Patient-specific computational models predict prognosis in B cell lymphoma by quantifying pro-proliferative and anti-apoptotic signatures from genetic sequencing data

Abstract

Genetic heterogeneity and co-occurring driver mutations impact clinical outcomes in blood cancers, but predicting the emergent effect of co-occurring mutations that impact multiple complex and interacting signalling networks is challenging. Here, we used mathematical models to predict the impact of co-occurring mutations on cellular signalling and cell fates in diffuse large B cell lymphoma and multiple myeloma. Simulations predicted adverse impact on clinical prognosis when combinations of mutations induced both anti-apoptotic (AA) and pro-proliferative (PP) signalling. We integrated patient-specific mutational profiles into personalised lymphoma models, and identified patients characterised by simultaneous upregulation of anti-apoptotic and pro-proliferative (AAPP) signalling in all genomic and cell-of-origin classifications (8-25% of patients). In a discovery cohort and two validation cohorts, patients with upregulation of neither, one (AA or PP), or both (AAPP) signalling states had good, intermediate and poor prognosis respectively. Combining AAPP signalling with genetic or clinical prognostic predictors reliably stratified patients into striking prognostic categories. AAPP patients in poor prognosis genetic clusters had 7.8 months median overall survival, while patients lacking both features had 90% overall survival at 120 months in a validation cohort. Personalised computational models enable identification of novel risk-stratified patient subgroups, providing a valuable tool for future risk-adapted clinical trials.

Publication
Blood Cancer Journal

In this study, led by Richard Norris we asked: If you take a simulation of healthy cells, and add patient-specific mutations, can you predict patient outcome?

This journey started with the last Figure of the Immunity paper published with Alex Hoffmann and Koushik roy back in 2019. The simulations we were using to understand healthy B-cells looked a bit like lymphoma if we changed the right numbers. So, can we simulate lymphoma?

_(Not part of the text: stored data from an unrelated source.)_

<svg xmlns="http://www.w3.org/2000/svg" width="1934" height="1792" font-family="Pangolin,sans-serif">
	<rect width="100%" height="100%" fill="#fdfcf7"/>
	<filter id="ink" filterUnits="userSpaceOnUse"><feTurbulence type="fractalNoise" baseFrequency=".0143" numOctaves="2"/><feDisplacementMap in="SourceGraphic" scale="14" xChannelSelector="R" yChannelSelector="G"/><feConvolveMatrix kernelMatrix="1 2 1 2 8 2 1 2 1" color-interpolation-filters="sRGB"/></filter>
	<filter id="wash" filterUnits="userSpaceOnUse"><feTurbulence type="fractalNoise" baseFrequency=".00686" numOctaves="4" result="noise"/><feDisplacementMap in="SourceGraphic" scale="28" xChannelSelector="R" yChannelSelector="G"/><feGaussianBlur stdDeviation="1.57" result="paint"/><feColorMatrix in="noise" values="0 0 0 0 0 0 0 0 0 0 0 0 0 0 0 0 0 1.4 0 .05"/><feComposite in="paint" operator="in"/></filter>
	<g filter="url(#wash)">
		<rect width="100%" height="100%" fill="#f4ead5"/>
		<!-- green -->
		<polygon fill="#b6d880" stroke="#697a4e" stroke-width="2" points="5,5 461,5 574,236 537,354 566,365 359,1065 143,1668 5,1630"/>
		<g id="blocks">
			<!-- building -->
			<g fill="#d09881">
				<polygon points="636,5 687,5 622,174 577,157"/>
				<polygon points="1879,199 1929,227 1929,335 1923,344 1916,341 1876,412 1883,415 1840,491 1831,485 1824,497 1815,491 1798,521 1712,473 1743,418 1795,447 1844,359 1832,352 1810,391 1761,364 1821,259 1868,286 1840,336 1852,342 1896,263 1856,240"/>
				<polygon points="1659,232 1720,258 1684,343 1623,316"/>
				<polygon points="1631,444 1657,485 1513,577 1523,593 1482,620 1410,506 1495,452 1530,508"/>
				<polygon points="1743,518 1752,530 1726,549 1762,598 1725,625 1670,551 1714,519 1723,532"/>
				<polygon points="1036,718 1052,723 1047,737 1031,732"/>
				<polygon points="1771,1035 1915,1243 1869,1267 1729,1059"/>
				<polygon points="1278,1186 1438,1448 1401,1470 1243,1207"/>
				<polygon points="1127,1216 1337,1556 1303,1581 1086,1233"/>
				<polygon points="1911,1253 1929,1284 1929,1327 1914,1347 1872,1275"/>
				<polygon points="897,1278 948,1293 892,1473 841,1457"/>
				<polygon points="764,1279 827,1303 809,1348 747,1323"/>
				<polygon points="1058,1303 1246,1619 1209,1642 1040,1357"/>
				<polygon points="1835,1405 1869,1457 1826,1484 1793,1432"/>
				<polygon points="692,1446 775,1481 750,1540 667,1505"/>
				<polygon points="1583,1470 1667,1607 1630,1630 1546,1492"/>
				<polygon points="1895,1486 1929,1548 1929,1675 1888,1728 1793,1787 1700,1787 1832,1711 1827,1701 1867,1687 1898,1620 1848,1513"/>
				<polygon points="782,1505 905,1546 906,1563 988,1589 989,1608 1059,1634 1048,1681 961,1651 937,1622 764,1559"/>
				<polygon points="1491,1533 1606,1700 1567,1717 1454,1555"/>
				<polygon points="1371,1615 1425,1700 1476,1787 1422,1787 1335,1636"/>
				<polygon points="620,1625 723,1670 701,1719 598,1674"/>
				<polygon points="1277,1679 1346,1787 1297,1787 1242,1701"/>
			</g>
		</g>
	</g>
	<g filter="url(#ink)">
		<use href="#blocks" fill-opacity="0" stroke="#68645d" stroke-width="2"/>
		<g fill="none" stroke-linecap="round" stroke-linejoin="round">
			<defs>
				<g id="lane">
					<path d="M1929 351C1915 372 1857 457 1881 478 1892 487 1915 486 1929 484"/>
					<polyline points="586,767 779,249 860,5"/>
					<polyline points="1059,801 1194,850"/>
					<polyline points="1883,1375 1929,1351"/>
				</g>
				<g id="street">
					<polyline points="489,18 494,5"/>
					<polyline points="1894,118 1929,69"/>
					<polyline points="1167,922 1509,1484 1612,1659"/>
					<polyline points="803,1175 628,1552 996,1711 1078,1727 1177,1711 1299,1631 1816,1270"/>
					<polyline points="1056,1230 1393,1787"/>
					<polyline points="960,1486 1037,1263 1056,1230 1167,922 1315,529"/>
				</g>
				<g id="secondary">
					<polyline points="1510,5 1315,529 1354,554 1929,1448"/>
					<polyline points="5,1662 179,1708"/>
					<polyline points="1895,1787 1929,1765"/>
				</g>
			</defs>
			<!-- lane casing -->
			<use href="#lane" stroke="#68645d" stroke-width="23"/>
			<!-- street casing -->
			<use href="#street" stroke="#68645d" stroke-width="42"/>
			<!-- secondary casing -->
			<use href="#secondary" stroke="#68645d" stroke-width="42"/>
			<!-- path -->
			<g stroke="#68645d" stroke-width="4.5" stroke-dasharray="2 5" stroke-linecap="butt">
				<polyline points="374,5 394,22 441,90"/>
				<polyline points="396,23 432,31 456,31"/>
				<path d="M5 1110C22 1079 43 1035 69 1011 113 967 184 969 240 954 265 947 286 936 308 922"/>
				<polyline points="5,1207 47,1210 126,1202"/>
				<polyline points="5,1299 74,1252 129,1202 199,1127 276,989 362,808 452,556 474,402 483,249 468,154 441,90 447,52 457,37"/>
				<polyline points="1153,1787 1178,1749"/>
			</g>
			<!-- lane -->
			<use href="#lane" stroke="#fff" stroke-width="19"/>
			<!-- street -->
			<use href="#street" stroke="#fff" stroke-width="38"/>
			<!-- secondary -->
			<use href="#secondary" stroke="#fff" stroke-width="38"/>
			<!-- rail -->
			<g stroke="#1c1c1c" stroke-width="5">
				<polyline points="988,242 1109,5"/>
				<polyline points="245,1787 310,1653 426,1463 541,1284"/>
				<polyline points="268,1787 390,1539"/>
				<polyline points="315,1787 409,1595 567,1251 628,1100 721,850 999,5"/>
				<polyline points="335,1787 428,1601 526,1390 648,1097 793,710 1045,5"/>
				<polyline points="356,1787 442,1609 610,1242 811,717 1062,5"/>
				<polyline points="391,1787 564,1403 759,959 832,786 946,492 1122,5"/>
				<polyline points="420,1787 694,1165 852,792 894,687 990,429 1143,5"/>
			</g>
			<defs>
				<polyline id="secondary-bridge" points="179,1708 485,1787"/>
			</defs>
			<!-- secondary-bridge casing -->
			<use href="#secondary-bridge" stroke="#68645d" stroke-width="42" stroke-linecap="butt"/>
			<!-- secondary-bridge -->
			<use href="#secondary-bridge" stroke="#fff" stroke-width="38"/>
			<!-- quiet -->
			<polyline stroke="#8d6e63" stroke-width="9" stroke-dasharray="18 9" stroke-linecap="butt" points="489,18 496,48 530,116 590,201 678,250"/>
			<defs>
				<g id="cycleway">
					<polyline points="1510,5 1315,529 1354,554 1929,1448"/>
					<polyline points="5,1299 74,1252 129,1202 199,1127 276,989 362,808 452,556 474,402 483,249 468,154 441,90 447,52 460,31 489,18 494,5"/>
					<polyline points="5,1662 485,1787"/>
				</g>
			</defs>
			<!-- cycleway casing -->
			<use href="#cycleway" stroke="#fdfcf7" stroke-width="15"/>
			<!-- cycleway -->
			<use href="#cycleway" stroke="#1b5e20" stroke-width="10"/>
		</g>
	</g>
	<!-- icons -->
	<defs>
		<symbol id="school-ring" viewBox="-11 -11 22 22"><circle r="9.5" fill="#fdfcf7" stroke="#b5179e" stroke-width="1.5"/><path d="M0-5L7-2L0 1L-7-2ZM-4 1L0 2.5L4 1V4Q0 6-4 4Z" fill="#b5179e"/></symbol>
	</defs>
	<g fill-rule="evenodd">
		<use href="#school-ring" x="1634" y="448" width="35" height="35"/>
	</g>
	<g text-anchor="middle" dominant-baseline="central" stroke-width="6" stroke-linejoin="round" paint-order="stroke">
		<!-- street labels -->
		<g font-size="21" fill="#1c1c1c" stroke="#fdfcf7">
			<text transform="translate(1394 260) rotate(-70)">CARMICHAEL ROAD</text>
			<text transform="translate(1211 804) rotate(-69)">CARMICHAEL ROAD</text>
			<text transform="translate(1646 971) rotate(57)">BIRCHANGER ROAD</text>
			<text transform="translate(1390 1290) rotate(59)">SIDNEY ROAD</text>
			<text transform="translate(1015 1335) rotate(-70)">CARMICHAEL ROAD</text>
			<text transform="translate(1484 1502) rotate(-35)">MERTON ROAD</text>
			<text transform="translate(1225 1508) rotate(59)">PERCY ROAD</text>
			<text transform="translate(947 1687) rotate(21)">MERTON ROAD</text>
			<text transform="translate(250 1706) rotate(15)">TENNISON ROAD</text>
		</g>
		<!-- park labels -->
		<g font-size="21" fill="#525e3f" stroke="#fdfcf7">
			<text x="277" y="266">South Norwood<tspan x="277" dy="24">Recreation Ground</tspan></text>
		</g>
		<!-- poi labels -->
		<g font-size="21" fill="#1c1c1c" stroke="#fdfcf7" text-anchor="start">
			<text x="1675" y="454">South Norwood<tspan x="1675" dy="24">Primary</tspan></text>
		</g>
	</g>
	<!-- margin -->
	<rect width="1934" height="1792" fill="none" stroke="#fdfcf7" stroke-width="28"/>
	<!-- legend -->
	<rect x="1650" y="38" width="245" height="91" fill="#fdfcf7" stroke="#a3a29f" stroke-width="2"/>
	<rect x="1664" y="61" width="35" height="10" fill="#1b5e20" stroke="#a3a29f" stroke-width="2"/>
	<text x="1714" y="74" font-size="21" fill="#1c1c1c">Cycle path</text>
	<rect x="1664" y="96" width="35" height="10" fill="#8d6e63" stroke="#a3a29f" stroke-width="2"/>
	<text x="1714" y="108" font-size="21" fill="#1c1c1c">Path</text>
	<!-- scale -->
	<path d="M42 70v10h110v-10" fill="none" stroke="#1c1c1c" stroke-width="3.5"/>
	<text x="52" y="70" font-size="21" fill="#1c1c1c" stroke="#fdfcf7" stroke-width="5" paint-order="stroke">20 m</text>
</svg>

We first looked at double hit lymphoma (DHL), with mutations in MYC and BCL2/BCL6. These patients have poor prognosis. The model predicts lots of cells when MYC+BCL2 are mutated but not MYC+BCL6 are mutated. Excitingly, this aligns with prognosis in recent trials!

Does this work with any other patient archetypes?

Yes! Gain1q multiple myeloma is a very poor prognosis B-cell cancer, and if we simulate increasing copies of some key genes involved in the disease the simulation predicts more and more cells with more and more copies of chromosome 1q. This again, aligns with recent clinical trial results, building faith in the model’s ability to predict outcome from mutations.

Question: What do the previous combinations of mutations have in common? A: They are both combinations of mutations that increase cell division and decrease cell death (MYC+BCL2, CKS1B+MCL1). These combination of mutations map to the apoptotic and cell division networks in the mode. Therefore we asked: can we use our simulations to find more lymphoma patients with reduced cell death, and increased cell division?

We took mutational data (WES/WGS/targeted), and created personalised simulations. Simulating individual patients from Chapuy et al. 2018 revealed patients predicted to have pro-proliferative signaling, anti-apoptotic signaling, neither and both.

How do these patients do? What is their prognosis?

In a discovery cohort and 2 validation cohorts patients predicted to have both anti-apoptotic and pro-prolfierative signalling do much worse. This is particularly interesting because we only simulate 6 hours of cell signalling, and can predict >10 years of patient outcomes!

Simulations finds poor prognosis patients within all patient groups (cell of origin, genetic clusters, IPI etc). This means when we combine the model stratification with other metrics we get striking predictions. The model lets us find patients that won’t benefit from R-CHOP.

So to recap:

  • Simulations can reveal when mutations combine in unexpected ways.
  • By simulating patients, we can predict when mutations will combine to create “double hit”-like signalling.
  • If we want to design clinical trials that succeed should we target these patients?
  • Perhaps we can give kinder/reduced treatments to the good prognosis patients?

What’s next?

  • Now that we can identify patients that need new approaches, can we use these virtual patients to find targeted therapies that will work?
  • Could this work in other diseases? Myeloma? CLL? or even breast cancer?

Thank you to Leukaemia UK and the UKRI for funding this work.